将src、tgt、structure_encoding、landmark_query传入Inherent_Layer后,主要有query-query attention、query-representation attention两个操作,分别用来学习query之间的内在交互关系和关键点之间固有的内在关系。但看代码可以知道,两个操作的核心代码都是nn.MultiheadAttention,只是q、k、v不同。最后再经过一个MLP返回输出。
import copy
import torch
from torch import nn, Tensor
from typing import Optional
from utils import _get_activation_fn
def _get_clones(module, N):
return nn.ModuleList([copy.deepcopy(module) for i in range(N)])
class Inherent_Layer(nn.Module):
def __init__(self, d_model, nhead, dim_feedforward=2048, dropout=0.1,
activation="relu", normalize_before=False):
super().__init__()
# Attention Layer
self.self_attn = nn.MultiheadAttention(d_model, nhead, dropout=dropout)

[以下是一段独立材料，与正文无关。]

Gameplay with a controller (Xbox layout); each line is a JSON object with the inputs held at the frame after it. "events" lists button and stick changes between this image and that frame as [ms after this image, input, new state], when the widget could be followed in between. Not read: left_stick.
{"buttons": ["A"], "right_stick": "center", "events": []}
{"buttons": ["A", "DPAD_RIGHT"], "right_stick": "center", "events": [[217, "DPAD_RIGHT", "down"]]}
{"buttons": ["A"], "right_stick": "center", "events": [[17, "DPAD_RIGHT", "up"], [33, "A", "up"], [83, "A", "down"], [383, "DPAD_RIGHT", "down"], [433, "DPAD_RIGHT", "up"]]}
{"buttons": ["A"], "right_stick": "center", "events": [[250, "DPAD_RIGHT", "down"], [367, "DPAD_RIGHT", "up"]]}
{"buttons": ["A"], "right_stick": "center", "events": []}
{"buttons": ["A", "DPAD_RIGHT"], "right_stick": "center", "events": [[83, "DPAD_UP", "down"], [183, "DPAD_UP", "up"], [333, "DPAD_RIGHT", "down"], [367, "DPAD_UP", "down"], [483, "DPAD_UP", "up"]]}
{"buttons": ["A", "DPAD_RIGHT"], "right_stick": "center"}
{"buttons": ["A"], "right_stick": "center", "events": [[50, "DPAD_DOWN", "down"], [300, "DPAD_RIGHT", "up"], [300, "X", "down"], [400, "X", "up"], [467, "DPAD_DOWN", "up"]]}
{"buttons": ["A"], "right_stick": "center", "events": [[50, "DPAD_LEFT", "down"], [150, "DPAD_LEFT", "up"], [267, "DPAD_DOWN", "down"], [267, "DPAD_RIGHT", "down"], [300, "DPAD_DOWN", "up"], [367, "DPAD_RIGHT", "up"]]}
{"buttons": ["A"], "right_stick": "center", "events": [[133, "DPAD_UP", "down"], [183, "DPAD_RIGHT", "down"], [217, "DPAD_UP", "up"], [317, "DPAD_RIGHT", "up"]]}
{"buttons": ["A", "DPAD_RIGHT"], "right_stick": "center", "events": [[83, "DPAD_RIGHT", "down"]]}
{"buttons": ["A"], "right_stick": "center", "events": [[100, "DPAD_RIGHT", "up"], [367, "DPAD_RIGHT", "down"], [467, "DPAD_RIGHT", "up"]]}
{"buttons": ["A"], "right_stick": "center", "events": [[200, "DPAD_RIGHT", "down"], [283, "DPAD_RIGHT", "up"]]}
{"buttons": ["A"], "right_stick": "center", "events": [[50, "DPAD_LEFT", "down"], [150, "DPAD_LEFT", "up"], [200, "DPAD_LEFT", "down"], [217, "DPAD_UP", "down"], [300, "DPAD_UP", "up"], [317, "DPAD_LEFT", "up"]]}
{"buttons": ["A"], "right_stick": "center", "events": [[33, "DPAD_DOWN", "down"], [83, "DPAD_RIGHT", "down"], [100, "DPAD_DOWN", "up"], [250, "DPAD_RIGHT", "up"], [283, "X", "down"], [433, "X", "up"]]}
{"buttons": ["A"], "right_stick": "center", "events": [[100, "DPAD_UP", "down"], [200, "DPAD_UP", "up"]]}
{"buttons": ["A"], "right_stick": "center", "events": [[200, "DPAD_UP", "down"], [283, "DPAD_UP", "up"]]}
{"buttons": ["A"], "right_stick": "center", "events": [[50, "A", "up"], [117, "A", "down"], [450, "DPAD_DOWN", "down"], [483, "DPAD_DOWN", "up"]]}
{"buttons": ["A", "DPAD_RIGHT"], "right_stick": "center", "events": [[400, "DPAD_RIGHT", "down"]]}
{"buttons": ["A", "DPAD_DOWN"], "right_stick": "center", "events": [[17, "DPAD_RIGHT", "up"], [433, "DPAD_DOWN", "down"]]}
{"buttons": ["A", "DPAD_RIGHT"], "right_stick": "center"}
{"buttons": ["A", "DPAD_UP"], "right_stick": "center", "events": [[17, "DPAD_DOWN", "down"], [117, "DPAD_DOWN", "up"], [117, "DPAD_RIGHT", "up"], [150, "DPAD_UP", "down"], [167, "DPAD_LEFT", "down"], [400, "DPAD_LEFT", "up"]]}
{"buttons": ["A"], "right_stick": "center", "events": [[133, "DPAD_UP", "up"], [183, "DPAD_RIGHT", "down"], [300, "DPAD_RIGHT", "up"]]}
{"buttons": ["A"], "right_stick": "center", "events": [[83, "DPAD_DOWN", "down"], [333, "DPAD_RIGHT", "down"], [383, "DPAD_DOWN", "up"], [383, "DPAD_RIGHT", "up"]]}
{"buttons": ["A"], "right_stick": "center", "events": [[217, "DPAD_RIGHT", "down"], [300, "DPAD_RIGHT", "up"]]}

self.multihead_attn = nn.MultiheadAttention(d_model, nhead, dropout=dropout)
# Feedforward model
self.linear1 = nn.Linear(d_model, dim_feedforward)
self.dropout = nn.Dropout(dropout)
self.linear2 = nn.Linear(dim_feedforward, d_model)
# normalization & Dropout
self.norm1 = nn.LayerNorm(d_model)
self.norm2 = nn.LayerNorm(d_model)
self.norm3 = nn.LayerNorm(d_model)
self.dropout1 = nn.Dropout(dropout)
self.dropout2 = nn.Dropout(dropout)
self.dropout3 = nn.Dropout(dropout)
self.activation = _get_activation_fn(activation)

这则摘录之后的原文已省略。